印南野は行き過ぎぬらし天伝ふ日笠の浦に波立てり見ゆ
詠人不詳、『万葉集』、第7巻 1178番[4]

この歌は現在の大塩付近の海上において詠んだものとされ、日笠の浦は曽根との境に位置する日笠山の先にある[5]。大塩の塩田は一説に行基が的形に始めたものが広がったものという[6]

中世には大塩城の大塩氏が小寺氏に仕えたが羽柴秀吉の播州攻略において破れ、西へ落ち延びて黒田孝高黒田長政に仕えるようになった[7]
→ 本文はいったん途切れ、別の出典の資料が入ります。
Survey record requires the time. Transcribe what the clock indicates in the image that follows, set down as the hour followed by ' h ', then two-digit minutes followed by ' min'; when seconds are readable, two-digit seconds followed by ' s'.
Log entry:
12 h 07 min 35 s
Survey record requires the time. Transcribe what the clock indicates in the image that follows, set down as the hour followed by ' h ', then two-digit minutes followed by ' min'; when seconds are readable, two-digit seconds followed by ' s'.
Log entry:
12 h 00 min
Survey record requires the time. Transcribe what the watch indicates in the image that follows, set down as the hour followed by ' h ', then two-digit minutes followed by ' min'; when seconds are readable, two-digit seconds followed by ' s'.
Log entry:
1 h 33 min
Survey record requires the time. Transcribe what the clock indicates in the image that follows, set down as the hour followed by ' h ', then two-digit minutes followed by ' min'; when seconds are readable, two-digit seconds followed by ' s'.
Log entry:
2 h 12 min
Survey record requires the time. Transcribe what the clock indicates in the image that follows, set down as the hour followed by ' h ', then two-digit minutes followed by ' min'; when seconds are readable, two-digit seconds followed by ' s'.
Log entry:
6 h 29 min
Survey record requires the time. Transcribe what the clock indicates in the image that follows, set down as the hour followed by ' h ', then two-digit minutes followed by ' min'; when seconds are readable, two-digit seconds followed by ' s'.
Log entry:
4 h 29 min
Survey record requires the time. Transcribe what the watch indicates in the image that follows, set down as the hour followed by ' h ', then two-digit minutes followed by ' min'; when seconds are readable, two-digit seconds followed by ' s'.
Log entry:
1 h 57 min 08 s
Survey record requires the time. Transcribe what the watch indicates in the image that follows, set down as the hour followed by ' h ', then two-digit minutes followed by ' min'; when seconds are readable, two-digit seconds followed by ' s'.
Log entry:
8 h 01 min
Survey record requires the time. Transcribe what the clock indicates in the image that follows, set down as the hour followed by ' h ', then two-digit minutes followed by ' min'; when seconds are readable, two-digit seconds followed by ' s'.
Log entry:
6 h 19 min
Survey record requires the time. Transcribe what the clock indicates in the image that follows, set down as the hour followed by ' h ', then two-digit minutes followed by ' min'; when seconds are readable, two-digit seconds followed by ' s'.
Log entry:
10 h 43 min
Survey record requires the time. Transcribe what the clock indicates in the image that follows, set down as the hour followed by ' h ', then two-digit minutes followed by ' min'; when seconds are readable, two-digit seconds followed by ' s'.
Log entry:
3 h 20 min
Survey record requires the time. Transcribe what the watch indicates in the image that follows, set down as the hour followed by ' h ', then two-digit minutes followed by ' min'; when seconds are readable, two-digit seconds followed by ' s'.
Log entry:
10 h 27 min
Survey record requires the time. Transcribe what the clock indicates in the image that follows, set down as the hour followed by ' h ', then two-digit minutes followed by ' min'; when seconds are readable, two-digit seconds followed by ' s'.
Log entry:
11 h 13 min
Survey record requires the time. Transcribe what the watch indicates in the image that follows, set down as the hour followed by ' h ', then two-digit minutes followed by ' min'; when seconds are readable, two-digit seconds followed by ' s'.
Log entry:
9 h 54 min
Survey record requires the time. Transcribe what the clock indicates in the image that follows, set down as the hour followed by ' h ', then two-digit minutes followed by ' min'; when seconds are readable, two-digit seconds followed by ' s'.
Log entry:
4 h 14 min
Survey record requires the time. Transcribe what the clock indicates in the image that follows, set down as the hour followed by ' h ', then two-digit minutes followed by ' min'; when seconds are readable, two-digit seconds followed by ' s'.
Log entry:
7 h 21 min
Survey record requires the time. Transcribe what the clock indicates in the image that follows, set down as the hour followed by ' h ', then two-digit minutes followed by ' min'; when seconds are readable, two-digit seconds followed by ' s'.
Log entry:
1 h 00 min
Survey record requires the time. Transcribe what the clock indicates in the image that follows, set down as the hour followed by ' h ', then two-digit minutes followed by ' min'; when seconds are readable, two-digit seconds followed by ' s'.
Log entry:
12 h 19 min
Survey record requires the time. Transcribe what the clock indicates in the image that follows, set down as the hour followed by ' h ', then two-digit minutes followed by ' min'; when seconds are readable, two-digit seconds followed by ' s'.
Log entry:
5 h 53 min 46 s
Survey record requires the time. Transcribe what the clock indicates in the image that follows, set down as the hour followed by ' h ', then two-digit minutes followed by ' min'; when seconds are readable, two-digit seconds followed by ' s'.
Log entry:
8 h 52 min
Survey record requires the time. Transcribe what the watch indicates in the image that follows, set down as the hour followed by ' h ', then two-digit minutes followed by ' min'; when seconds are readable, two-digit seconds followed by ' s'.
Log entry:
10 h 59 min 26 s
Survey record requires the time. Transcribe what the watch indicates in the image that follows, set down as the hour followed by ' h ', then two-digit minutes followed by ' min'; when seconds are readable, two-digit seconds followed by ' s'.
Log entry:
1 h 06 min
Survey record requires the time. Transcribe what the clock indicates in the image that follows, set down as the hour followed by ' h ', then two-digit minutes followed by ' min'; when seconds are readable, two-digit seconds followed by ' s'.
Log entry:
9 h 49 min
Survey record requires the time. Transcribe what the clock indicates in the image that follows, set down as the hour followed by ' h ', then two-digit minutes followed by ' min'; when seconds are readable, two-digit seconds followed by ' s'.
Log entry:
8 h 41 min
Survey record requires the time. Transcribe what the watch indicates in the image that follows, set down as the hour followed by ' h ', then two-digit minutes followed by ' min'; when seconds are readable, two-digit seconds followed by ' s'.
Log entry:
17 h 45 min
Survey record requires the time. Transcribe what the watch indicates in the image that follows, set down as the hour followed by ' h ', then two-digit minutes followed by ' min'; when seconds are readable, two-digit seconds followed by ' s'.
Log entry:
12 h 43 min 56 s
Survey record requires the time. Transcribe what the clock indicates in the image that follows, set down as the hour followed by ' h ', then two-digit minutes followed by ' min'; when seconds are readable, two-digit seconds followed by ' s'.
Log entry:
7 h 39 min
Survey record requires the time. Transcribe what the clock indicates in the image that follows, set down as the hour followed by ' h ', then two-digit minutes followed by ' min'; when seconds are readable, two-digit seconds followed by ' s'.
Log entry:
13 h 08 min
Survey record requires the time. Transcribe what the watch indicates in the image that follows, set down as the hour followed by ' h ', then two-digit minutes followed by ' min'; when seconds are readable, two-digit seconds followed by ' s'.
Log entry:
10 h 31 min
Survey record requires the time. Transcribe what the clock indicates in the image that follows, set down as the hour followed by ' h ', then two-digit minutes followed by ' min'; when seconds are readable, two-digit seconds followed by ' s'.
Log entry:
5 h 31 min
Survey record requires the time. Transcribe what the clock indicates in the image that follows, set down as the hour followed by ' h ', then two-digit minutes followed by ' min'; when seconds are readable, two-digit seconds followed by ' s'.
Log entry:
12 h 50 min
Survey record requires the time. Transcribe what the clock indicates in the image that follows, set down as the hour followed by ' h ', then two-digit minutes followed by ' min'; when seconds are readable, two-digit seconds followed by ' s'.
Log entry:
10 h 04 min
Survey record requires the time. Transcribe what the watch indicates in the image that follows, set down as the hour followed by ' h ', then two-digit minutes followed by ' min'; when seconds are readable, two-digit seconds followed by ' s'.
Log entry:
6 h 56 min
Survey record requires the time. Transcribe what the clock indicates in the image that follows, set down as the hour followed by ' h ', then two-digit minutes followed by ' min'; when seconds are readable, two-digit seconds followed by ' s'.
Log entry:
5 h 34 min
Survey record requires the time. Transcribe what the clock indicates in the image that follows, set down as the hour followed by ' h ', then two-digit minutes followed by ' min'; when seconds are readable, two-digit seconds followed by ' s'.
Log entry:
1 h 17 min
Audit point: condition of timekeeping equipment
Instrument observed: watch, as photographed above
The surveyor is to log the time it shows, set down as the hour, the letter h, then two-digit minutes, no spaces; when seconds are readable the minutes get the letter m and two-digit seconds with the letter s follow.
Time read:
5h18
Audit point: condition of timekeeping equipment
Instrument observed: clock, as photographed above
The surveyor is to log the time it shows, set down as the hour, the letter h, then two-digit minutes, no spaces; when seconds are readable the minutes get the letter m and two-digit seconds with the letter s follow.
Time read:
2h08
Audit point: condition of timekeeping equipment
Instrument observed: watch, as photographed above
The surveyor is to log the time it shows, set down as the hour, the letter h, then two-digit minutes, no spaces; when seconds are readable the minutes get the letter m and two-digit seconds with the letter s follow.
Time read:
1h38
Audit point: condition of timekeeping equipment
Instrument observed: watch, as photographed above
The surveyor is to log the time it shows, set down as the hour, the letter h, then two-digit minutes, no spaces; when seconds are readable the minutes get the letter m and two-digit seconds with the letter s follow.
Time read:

江戸時代は姫路藩領に属し、的形村に掛けて塩田開発が盛んで「赤穂新浜にも勝れり」と称されるほどであった[8]。その赤穂の塩田技術指導に大塩の人々が協力し、大石良雄から返礼に贈られた手洗い鉢が残る[9]。石高は「天保郷帳」「旧高旧領取締帳」共に949石余り[2][8]。「元禄浜」「天保浜」「嘉永浜」「明治新開」といった塩田開発時の元号を取った字名が残る[8][10]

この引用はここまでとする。